Urteilskopf
119 II 64
14. Auszug aus dem Urteil der II. Zivilabteilung vom 9. Februar 1993 i.S. X. gegen X. (Berufung)
Regeste
Ehescheidung; Gerichtsstand bei internationaler Verflechtung (
Art. 59 IPRG
).
Begriff des Wohnsitzes nach
Art. 59 lit. b IPRG
.
Aus den Erwägungen:
2.
Der Beklagte hält die von der Klägerin angerufenen Gerichte nach wie vor für unzuständig.

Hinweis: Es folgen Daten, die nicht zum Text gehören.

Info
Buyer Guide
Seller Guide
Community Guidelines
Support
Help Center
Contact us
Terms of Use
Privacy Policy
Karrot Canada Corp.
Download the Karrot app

a) Im Falle internationaler Verflechtung beurteilt sich die örtliche Zuständigkeit für die Ehescheidung nach
Art. 59 IPRG
. Der Entscheid der Vorinstanz beruht auf der Bestimmung von
Art. 59 lit. b IPRG
, wonach die schweizerischen Gerichte am Wohnsitz des Klägers zuständig sind, wenn dieser sich seit einem Jahr in der Schweiz aufhält oder wenn er Schweizer Bürger ist. Mit den angeführten Einschränkungen (Mindestdauer des Wohnsitzes in der Schweiz bzw. Schweizer Bürgerrecht) soll einer missbräuchlichen Verlegung des Wohnsitzes im Hinblick auf die Begründung eines Gerichtsstandes in der Schweiz begegnet werden (vgl. Botschaft des Bundesrates vom 10. November 1982 zum IPRG, BBl 1983 I S. 357).
b) Strittig ist einzig, ob die Klägerin, die Schweizer Bürgerin ist, im Zeitpunkt der Klageerhebung ihren Wohnsitz in A., d.h. in der Schweiz, gehabt habe.

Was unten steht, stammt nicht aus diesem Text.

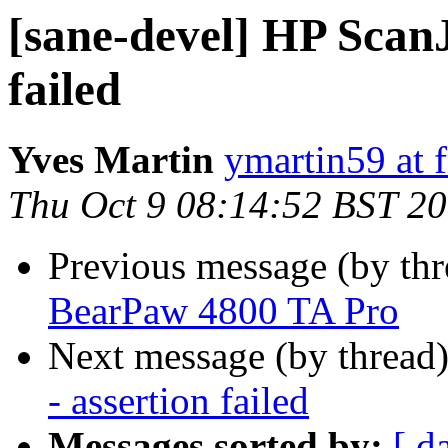
[sane-devel] HP ScanJ
failed
Yves Martin
ymartin59 at f
Thu Oct 9 08:14:52 BST 2
Previous message (by th
BearPaw 4800 TA Pro
Next message (by thread
- assertion failed
Messages sorted by:
[ d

aa) Im Sinne des IPRG hat eine natürliche Person ihren Wohnsitz in dem Staat, in dem sie sich mit der Absicht dauernden Verbleibens aufhält (
Art. 20 Abs. 1 lit. a IPRG
). Wie die Vorinstanz zutreffend bemerkt, deckt sich dieser Begriff wörtlich mit der Umschreibung des Wohnsitzes in
Art. 23 ZGB
. Gemäss Art. 20 Abs. 2 letzter Satz IPRG sind die Bestimmungen des Zivilgesetzbuches über Wohnsitz und Aufenthalt freilich nicht anwendbar; unbeachtlich sind im Geltungsbereich des IPRG somit namentlich die
Art. 24 ff. ZGB
, die verschiedene Fälle fiktiven Wohnsitzes vorsehen. Im internationalen Privatrecht dient der Wohnsitz als Anknüpfungsbegriff zur Ermittlung der Rechtsordnung bzw. des Gerichtsortes, mit denen eine Person und deren Rechtsverhältnisse den engsten Zusammenhang haben (vgl. Sten. Bull. 1985 StR, S. 134; Sten.Bull. 1986 NR, S. 1295). Dieser Umstand schliesst nicht aus, dass bei der Auslegung von
Art. 20 Abs. 1 IPRG
auf die Praxis zu
Art. 23 ZGB
zurückgegriffen wird (vgl. Botschaft, BBl 1983 I S. 316 f.; KNOEPFLER/SCHWEIZER, Précis de droit international privé suisse, S. 147 Rz. 437 ff.). Auch der Beklagte selbst beruft sich übrigens auf Entscheide (
BGE 97 II 1
ff. und
BGE 115 II 120
ff.), die zu
Art. 23 ZGB
ergangen sind.
bb) Wie der Beklagte mit Recht hervorhebt, beurteilt sich die Frage, wo eine Person ihren Wohnsitz habe, nach den objektiven Umständen. Entscheidend ist mit andern Worten, ob die Person den Ort, an dem sie weilt, in einer für Dritte erkennbaren Weise zum Mittelpunkt ihrer Lebensinteressen gemacht hat oder zu machen beabsichtigt (
BGE 97 II 3
f.). Dieser Mittelpunkt ist regelmässig dort zu suchen, wo die familiären Interessen und Bindungen am stärksten lokalisiert sind (Botschaft, BBl 1983 I S. 317). Verlässt - wie hier die Klägerin - ein Gatte den ehelichen Wohnsitz, darf nicht leichthin angenommen werden, er habe am neuen Aufenthaltsort einen neuen, eigenen Wohnsitz begründet; es muss sich ein entsprechender Wille deutlich manifestiert haben (vgl.
BGE 115 II 121
E. a). Besonders im internationalen Verhältnis gilt es zu verhindern, dass einer missbräuchlichen Wohnsitzverlegung - beispielsweise in den Heimatstaat - zur Begründung eines günstigen Gerichtsstandes Vorschub geleistet wird.